**Try it**
When you reach the line containing "Per pixel u" in the entries below, begin reproducing lines exactly, and stop once the line containing "551 378 1408" is done.

Extracted records

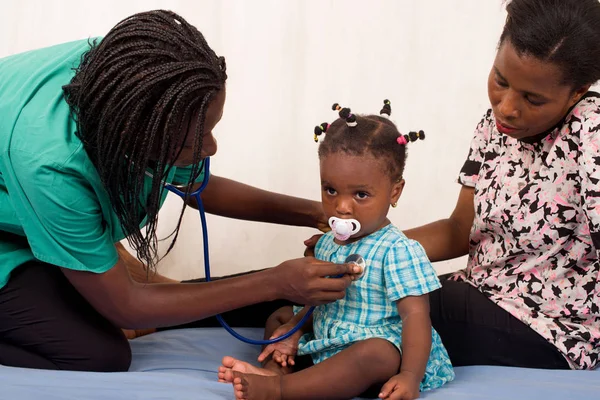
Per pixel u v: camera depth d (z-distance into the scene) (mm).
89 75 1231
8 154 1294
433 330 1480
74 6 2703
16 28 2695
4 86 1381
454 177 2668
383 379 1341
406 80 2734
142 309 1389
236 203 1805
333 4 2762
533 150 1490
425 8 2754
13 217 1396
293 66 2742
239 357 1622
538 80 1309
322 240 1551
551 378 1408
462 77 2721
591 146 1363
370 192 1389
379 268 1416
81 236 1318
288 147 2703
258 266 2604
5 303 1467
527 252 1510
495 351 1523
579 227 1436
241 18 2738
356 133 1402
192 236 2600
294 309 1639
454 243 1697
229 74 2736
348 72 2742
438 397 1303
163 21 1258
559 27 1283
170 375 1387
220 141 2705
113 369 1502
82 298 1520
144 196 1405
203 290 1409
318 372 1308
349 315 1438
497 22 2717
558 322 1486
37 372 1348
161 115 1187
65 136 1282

--

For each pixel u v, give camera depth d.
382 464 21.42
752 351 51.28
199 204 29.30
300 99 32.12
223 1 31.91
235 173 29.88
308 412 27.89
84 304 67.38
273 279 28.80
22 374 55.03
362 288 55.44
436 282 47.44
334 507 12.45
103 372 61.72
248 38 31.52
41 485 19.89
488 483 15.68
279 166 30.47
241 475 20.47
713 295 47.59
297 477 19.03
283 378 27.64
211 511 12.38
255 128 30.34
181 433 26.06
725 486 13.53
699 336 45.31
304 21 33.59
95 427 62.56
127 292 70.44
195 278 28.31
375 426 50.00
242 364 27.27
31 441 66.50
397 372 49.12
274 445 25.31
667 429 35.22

**Your response**
Per pixel u v: camera depth d (z-distance into the scene) (mm).
89 75 1231
8 154 1294
433 330 1480
74 6 2703
16 28 2695
4 86 1381
454 177 2668
383 379 1341
406 80 2734
142 309 1389
236 203 1805
333 4 2762
533 150 1490
425 8 2754
13 217 1396
293 66 2742
239 357 1622
538 80 1309
322 240 1551
551 378 1408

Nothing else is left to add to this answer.